Version vom 11:58, 30. Okt. 2008

An equation of the type "\displaystyle z^{n} = \text{a complex number}" is called a binomial equation and these are usually solved by going over to polar form and using de Moivre's formula.

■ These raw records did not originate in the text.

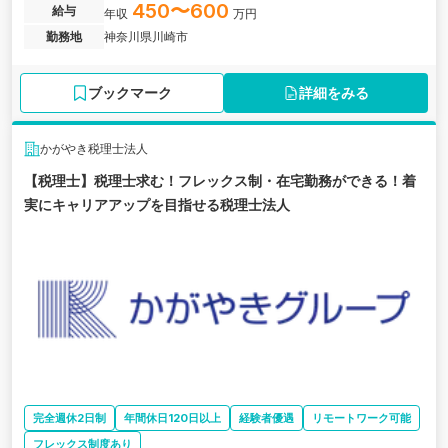
450〜600
給与
年収
万円
勤務地
神奈川県川崎市
ブックマーク
詳細をみる
かがやき税理士法人
【税理士】税理士求む！フレックス制・在宅勤務ができる！着
実にキャリアアップを目指せる税理士法人
完全週休2日制
年間休日120日以上
経験者優遇
リモートワーク可能
フレックス制度あり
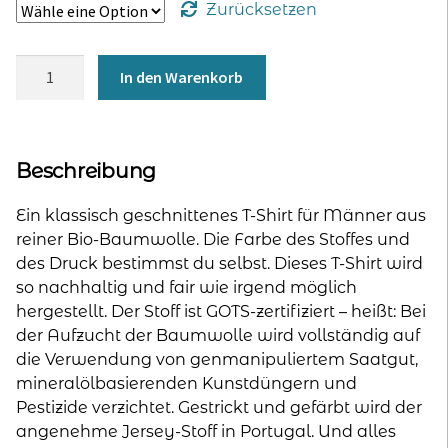
Zurücksetzen
T-
In den Warenkorb
Shirt
'100%
Baumwolle'
für
Beschreibung
Männer
-
Ein klassisch geschnittenes T-Shirt für Männer aus
petrol
reiner Bio-Baumwolle. Die Farbe des Stoffes und
Menge
des Druck bestimmst du selbst. Dieses T-Shirt wird
so nachhaltig und fair wie irgend möglich
hergestellt. Der Stoff ist GOTS-zertifiziert – heißt: Bei
der Aufzucht der Baumwolle wird vollständig auf
die Verwendung von genmanipuliertem Saatgut,
mineralölbasierenden Kunstdüngern und
Pestizide verzichtet. Gestrickt und gefärbt wird der
angenehme Jersey-Stoff in Portugal. Und alles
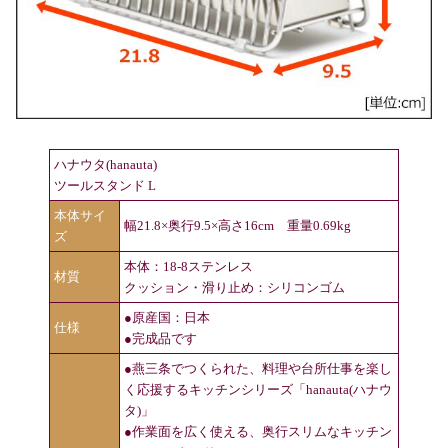
ハナウタ(hanauta)
ツールスタンド L
本体サイ
幅21.8×奥行9.5×高さ16cm 重量0.69kg
ズ
本体：18-8ステンレス
材質
クッション・滑り止め：シリコンゴム
●原産国：日本
仕様
●完成品です
●燕三条でつくられた、料理や台所仕事を楽し
く応援するキッチンシリーズ「hanauta(ハナウ
タ)」
●作業面を広く使える、奥行スリムなキッチン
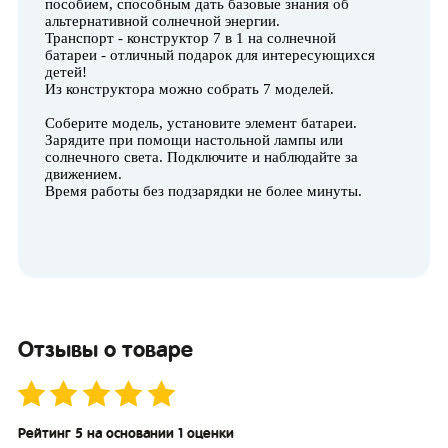
пособием, способным дать базовые знания об
альтернативной солнечной энергии.
Транспорт - конструктор 7 в 1 на солнечной
батареи - отличный подарок для интересующихся
детей!
Из конструктора можно собрать 7 моделей.
Соберите модель, установите элемент батареи.
Зарядите при помощи настольной лампы или
солнечного света. Подключите и наблюдайте за
движением.
Время работы без подзарядки не более минуты.
Отзывы о товаре
Рейтинг 5 на основании 1 оценки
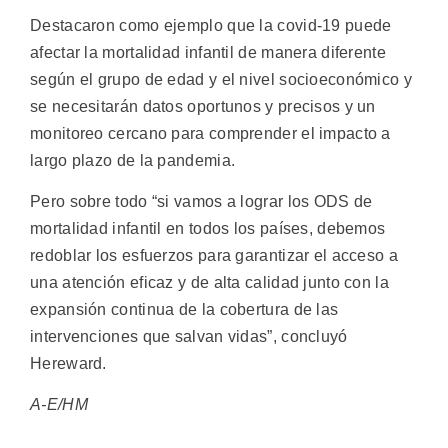
Destacaron como ejemplo que la covid-19 puede
afectar la mortalidad infantil de manera diferente
según el grupo de edad y el nivel socioeconómico y
se necesitarán datos oportunos y precisos y un
monitoreo cercano para comprender el impacto a
largo plazo de la pandemia.
Pero sobre todo “si vamos a lograr los ODS de
mortalidad infantil en todos los países, debemos
redoblar los esfuerzos para garantizar el acceso a
una atención eficaz y de alta calidad junto con la
expansión continua de la cobertura de las
intervenciones que salvan vidas”, concluyó
Hereward.
A-E/HM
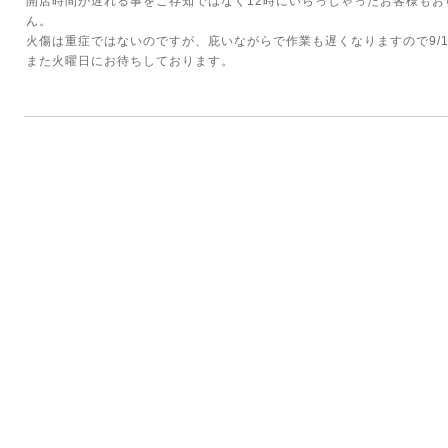
開店時間が遅れる事をご存知ではなく12時にいらっしゃったお客様も
ん。
火傷は重症ではないのですが、庇いながらで作業も遅くなりますので9/
また火曜日にお待ちしております。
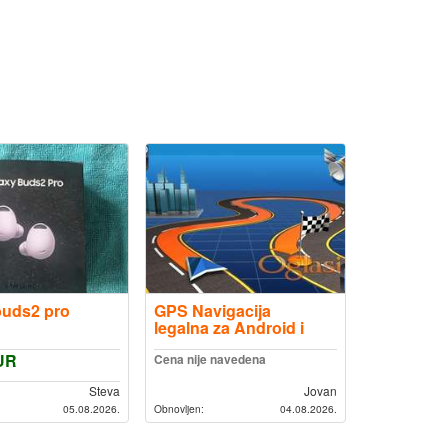
buds2 pro
GPS Navigacija
legalna za Android i
WinCe uređaje -
UR
Popust
Cena nije navedena
Steva
Jovan
05.08.2026.
Obnovljen:
04.08.2026.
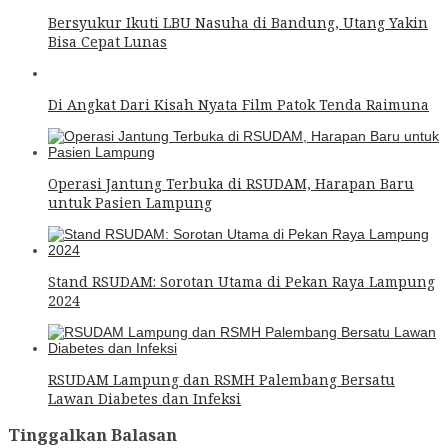
Bersyukur Ikuti LBU Nasuha di Bandung, Utang Yakin
Bisa Cepat Lunas
Di Angkat Dari Kisah Nyata Film Patok Tenda Raimuna
Operasi Jantung Terbuka di RSUDAM, Harapan Baru
untuk Pasien Lampung
Stand RSUDAM: Sorotan Utama di Pekan Raya Lampung
2024
RSUDAM Lampung dan RSMH Palembang Bersatu
Lawan Diabetes dan Infeksi
Tinggalkan Balasan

We start by writing \displaystyle z and \displaystyle 1 in polar form

\displaystyle \begin{align}

z &= r(\cos\alpha + i\sin\alpha)\,,\\[5pt] 1 &= 1(\cos 0 + i\sin 0)\,\textrm{.} \end{align}

The equation then becomes

\displaystyle r^4(\cos 4\alpha + i\sin 4\alpha) = 1\,(\cos 0 + i\sin 0)\,,

where we have used de Moivre's formula on the left-hand side. In order that both sides are equal, they must have the same magnitude and the same argument to within a multiple of \displaystyle 2\pi, i.e.

\displaystyle \left\{\begin{align}

r^{4} &= 1\,,\\[5pt] 4\alpha &= 0+2n\pi\,,\quad (\text{n is an arbitrary integer})\,\textrm{.} \end{align}\right.

This means that

\displaystyle \left\{\begin{align}

r &= 1\,,\\[5pt] \alpha &= \frac{n\pi}{2}\,,\quad \text{(n is an arbitrary integer).} \end{align}\right.

The solutions are thus (in polar form)

\displaystyle z = 1\cdot\Bigl(\cos\frac{n\pi}{2} + i\sin\frac{n\pi}{2}\Bigr)\,,\quad\text{for }n=0,\ \pm 1,\ \pm 2,\ldots

but observe that the argument on the right-hand side essentially takes only four different values \displaystyle 0, \displaystyle \pi/2, \displaystyle \pi and \displaystyle 3\pi/2\,, because other values of \displaystyle n give some of these values plus/minus a multiple of \displaystyle 2\pi\,.

The equation's solutions are therefore

\displaystyle z=\left\{\begin{align}

&1\cdot(\cos 0 + i\sin 0)\,,\\[5pt] &1\cdot(\cos (\pi/2) + i\sin (\pi/2))\,,\\[5pt] &1\cdot(\cos \pi + i\sin \pi)\,,\\[5pt] &1\cdot(\cos (3\pi/2) + i\sin (3\pi/2))\,, \end{align}\right. = \left\{ \begin{align} 1\,,&\\[5pt] i\,,&\\[5pt] -1\,,&\\[5pt] -i\,\textrm{.}& \end{align}\right.


Note: If we mark these solutions on the complex number plane, we see that they are corners in a regular quadrilateral.